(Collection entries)
----

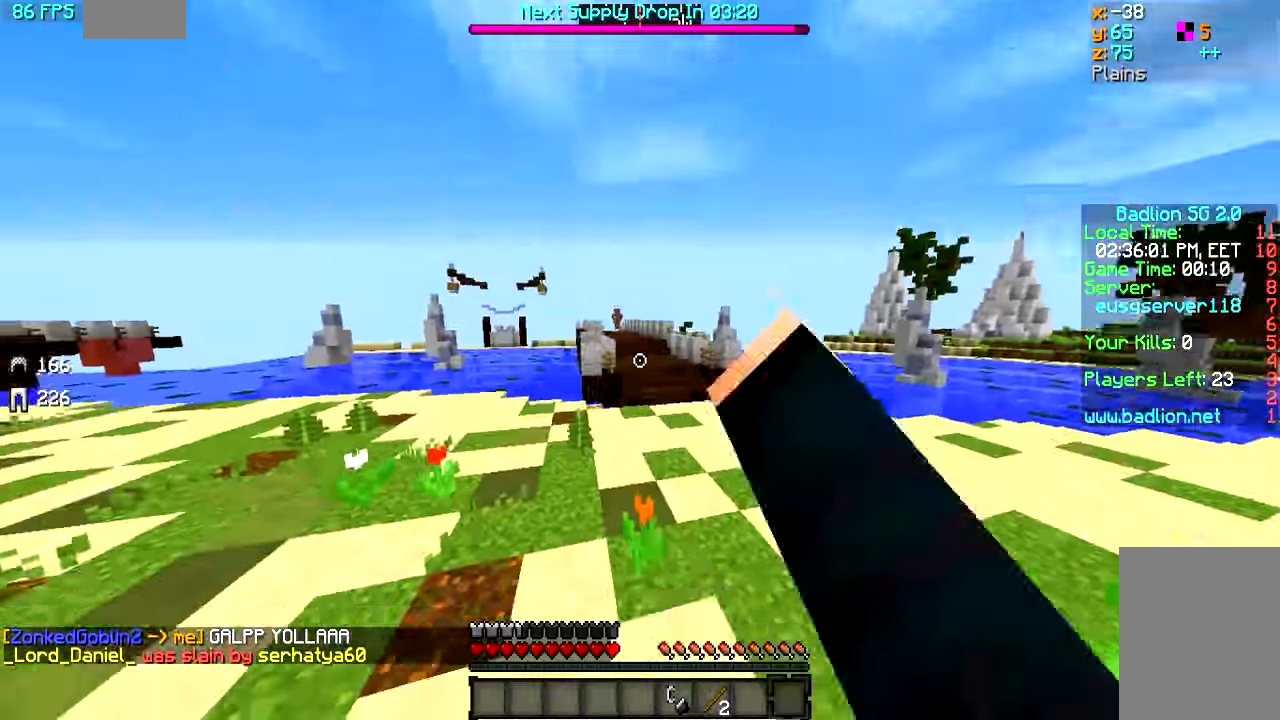
{"keys": ["w"], "mouse": ["left"], "events": []}
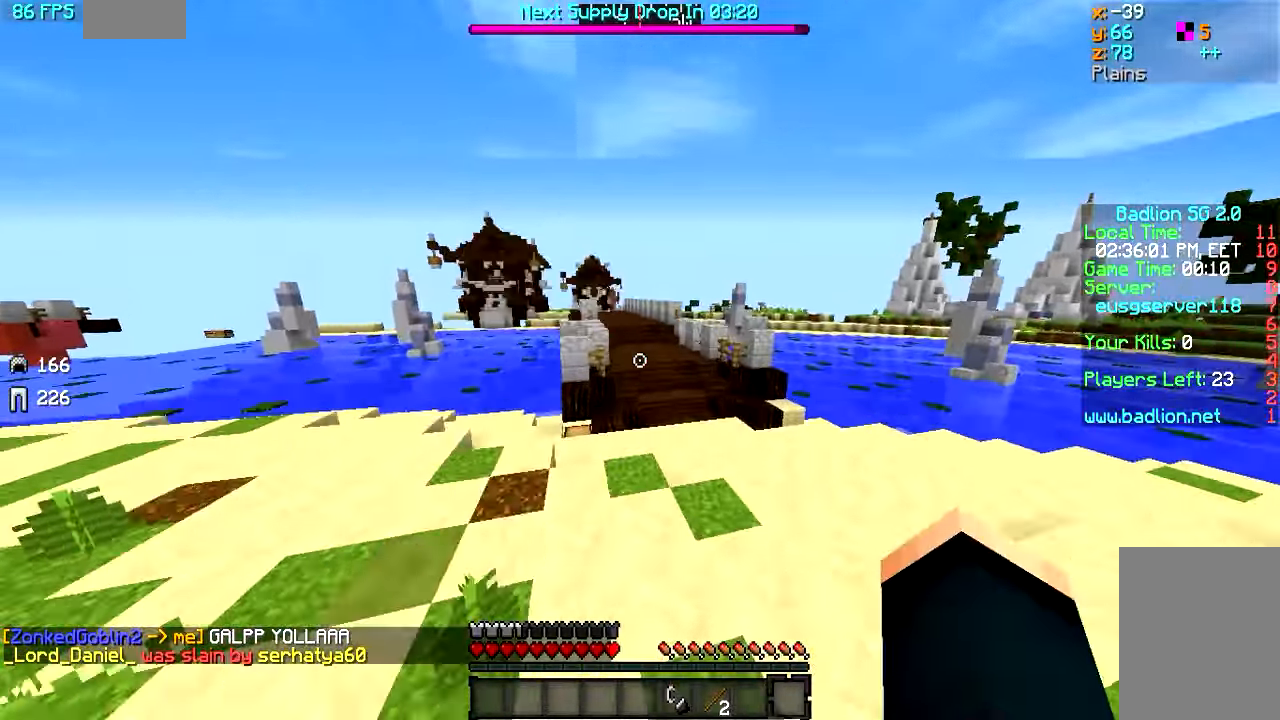
{"keys": ["w"], "mouse": [], "events": [[300, "mouse_left", "up"]]}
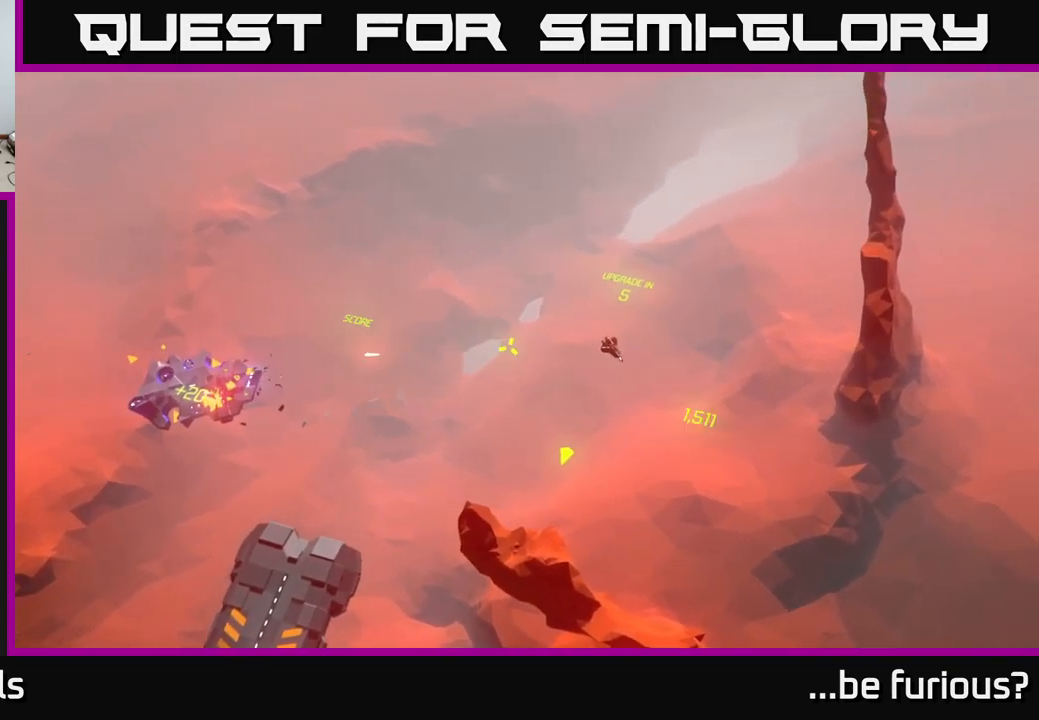
Gameplay with a controller (Xbox layout); each line is a JSON object with the inputs held at the frame after it. "events" lists button and stick changes between this image and that frame as [ms after this image, input, new state], when the widget could be followed in between.
{"buttons": [], "left_stick": "left", "right_stick": "left", "events": [[34, "left_stick", "left"]]}
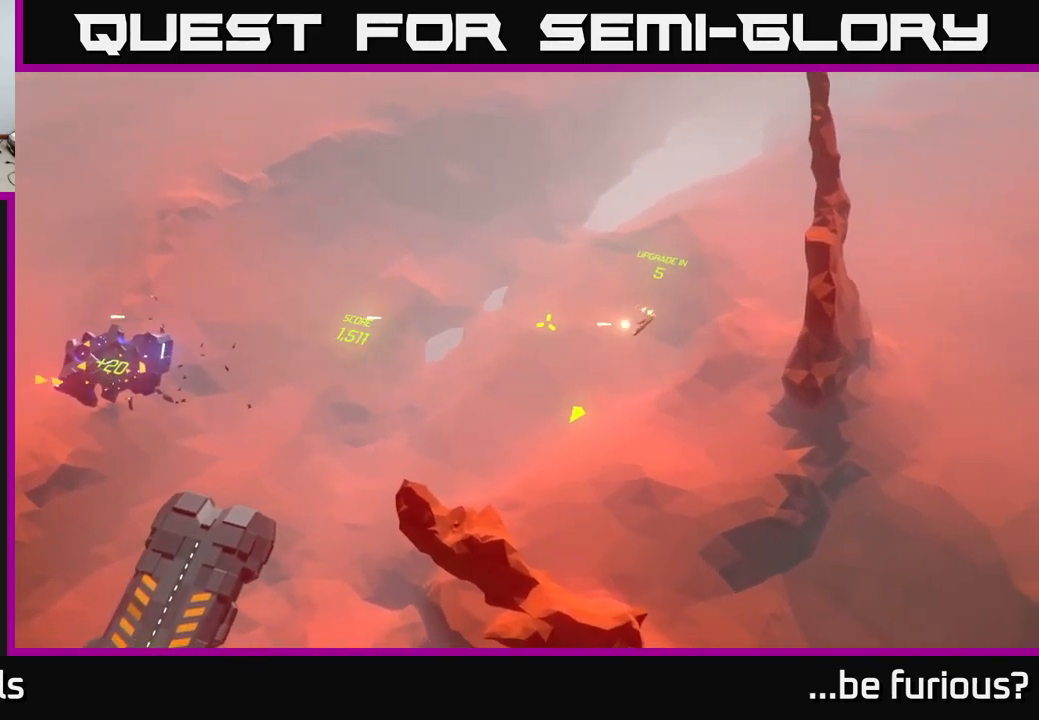
{"buttons": [], "left_stick": "down-left", "right_stick": "down-left", "events": [[267, "left_stick", "down-left"], [317, "right_stick", "down-left"]]}
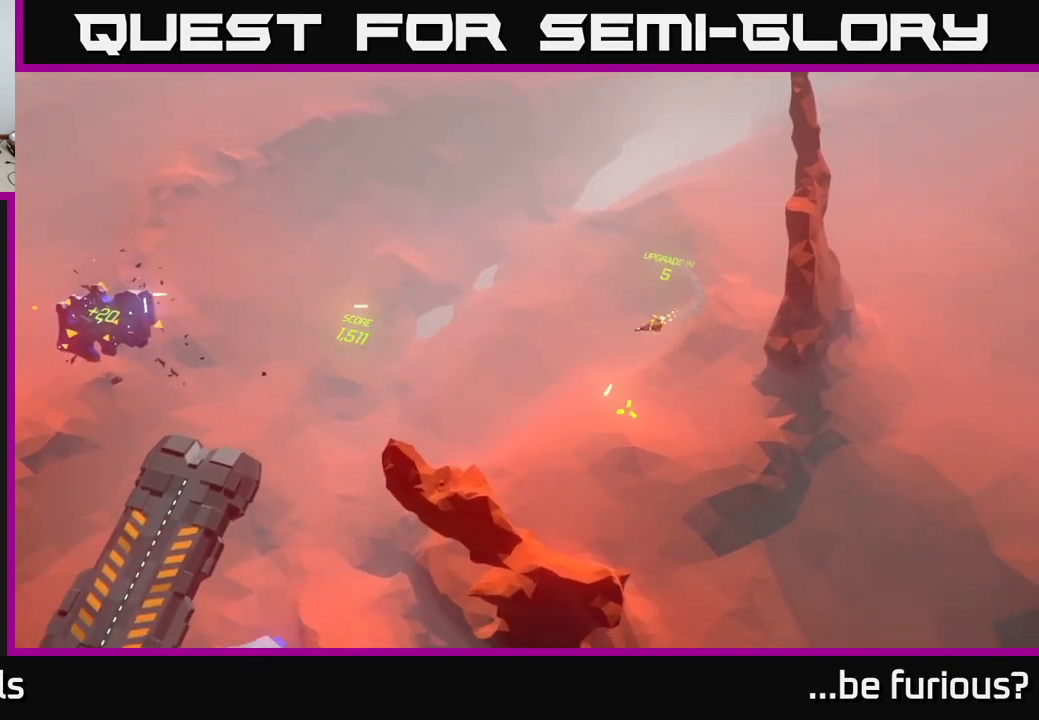
{"buttons": [], "left_stick": "down", "right_stick": "down-left", "events": [[34, "left_stick", "down"]]}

----

## AIM OF THE EXERCISE
Keep the pictures out of the copy and write out the data exactly as it stands.

## REPLY TO THE TASK
{"keys": ["w"], "mouse": ["left"], "events": []}
{"keys": ["w"], "mouse": [], "events": [[300, "mouse_left", "up"]]}
Gameplay with a controller (Xbox layout); each line is a JSON object with the inputs held at the frame after it. "events" lists button and stick changes between this image and that frame as [ms after this image, input, new state], when the widget could be followed in between.
{"buttons": [], "left_stick": "left", "right_stick": "left", "events": [[34, "left_stick", "left"]]}
{"buttons": [], "left_stick": "down-left", "right_stick": "down-left", "events": [[267, "left_stick", "down-left"], [317, "right_stick", "down-left"]]}
{"buttons": [], "left_stick": "down", "right_stick": "down-left", "events": [[34, "left_stick", "down"]]}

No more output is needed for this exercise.